Directions: Repeat each entry exactly, but do not carry over the pictures.

*** Opening Records for this exercise ***

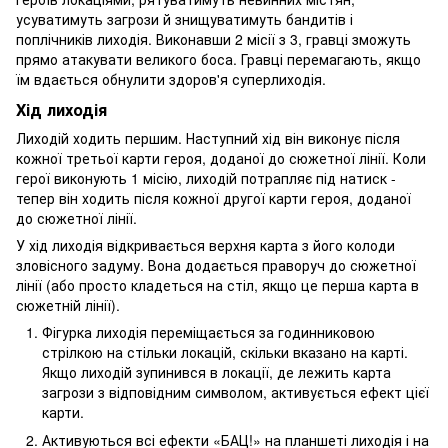
усуватимуть загрози й знищуватимуть бандитів і
поплічників лиходія. Виконавши 2 місії з 3, гравці зможуть
прямо атакувати великого боса. Гравці перемагають, якщо
їм вдається обнулити здоров'я суперлиходія.
Хід лиходія
Лиходій ходить першим. Наступний хід він виконує після
кожної третьої карти героя, доданої до сюжетної лінії. Коли
герої виконують 1 місію, лиходій потрапляє під натиск -
тепер він ходить після кожної другої карти героя, доданої
до сюжетної лінії.
У хід лиходія відкривається верхня карта з його колоди
зловісного задуму. Вона додається праворуч до сюжетної
лінії (або просто кладеться на стіл, якщо це перша карта в
сюжетній лінії).
Фігурка лиходія переміщається за годинниковою
стрілкою на стільки локацій, скільки вказано на карті.
Якщо лиходій зупинився в локації, де лежить карта
загрози з відповідним символом, активується ефект цієї
карти.
Активуються всі ефекти «БАЦ!» на планшеті лиходія і на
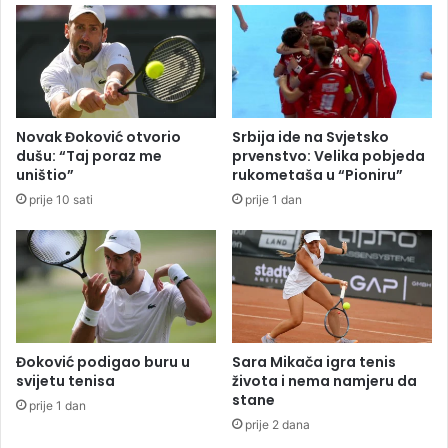
š
a
n
t
j
z
i
a
m
o
u
d
Novak Đoković otvorio
Srbija ide na Svjetsko
z
b
dušu: “Taj poraz me
prvenstvo: Velika pobjeda
i
o
uništio”
rukometaša u “Pioniru”
č
r
prije 10 sati
prije 1 dan
k
n
i
i
p
k
r
a
o
u
g
L
r
a
a
k
Đoković podigao buru u
Sara Mikača igra tenis
m
t
svijetu tenisa
života i nema namjeru da
u
a
stane
prije 1 dan
“
š
prije 2 dana
Z
i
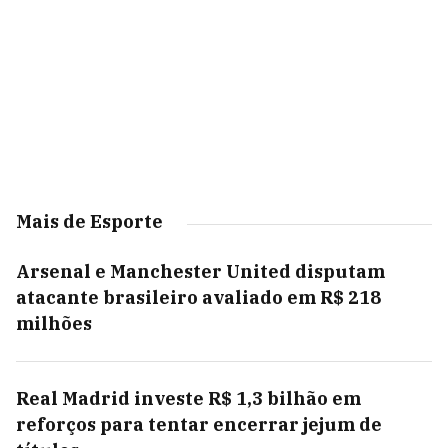
Mais de Esporte
Arsenal e Manchester United disputam
atacante brasileiro avaliado em R$ 218
milhões
Real Madrid investe R$ 1,3 bilhão em
reforços para tentar encerrar jejum de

*** Closing Records for this exercise ***

Answer area:
усуватимуть загрози й знищуватимуть бандитів і
поплічників лиходія. Виконавши 2 місії з 3, гравці зможуть
прямо атакувати великого боса. Гравці перемагають, якщо
їм вдається обнулити здоров'я суперлиходія.
Хід лиходія
Лиходій ходить першим. Наступний хід він виконує після
кожної третьої карти героя, доданої до сюжетної лінії. Коли
герої виконують 1 місію, лиходій потрапляє під натиск -
тепер він ходить після кожної другої карти героя, доданої
до сюжетної лінії.
У хід лиходія відкривається верхня карта з його колоди
зловісного задуму. Вона додається праворуч до сюжетної
лінії (або просто кладеться на стіл, якщо це перша карта в
сюжетній лінії).
Фігурка лиходія переміщається за годинниковою
стрілкою на стільки локацій, скільки вказано на карті.
Якщо лиходій зупинився в локації, де лежить карта
загрози з відповідним символом, активується ефект цієї
карти.
Активуються всі ефекти «БАЦ!» на планшеті лиходія і на
š
a
n
t
j
z
i
a
m
o
u
d
Novak Đoković otvorio
Srbija ide na Svjetsko
z
b
dušu: “Taj poraz me
prvenstvo: Velika pobjeda
i
o
uništio”
rukometaša u “Pioniru”
č
r
prije 10 sati
prije 1 dan
k
n
i
i
p
k
r
a
o
u
g
L
r
a
a
k
Đoković podigao buru u
Sara Mikača igra tenis
m
t
svijetu tenisa
života i nema namjeru da
u
a
stane
prije 1 dan
“
š
prije 2 dana
Z
i
Mais de Esporte
Arsenal e Manchester United disputam
atacante brasileiro avaliado em R$ 218
milhões
Real Madrid investe R$ 1,3 bilhão em
reforços para tentar encerrar jejum de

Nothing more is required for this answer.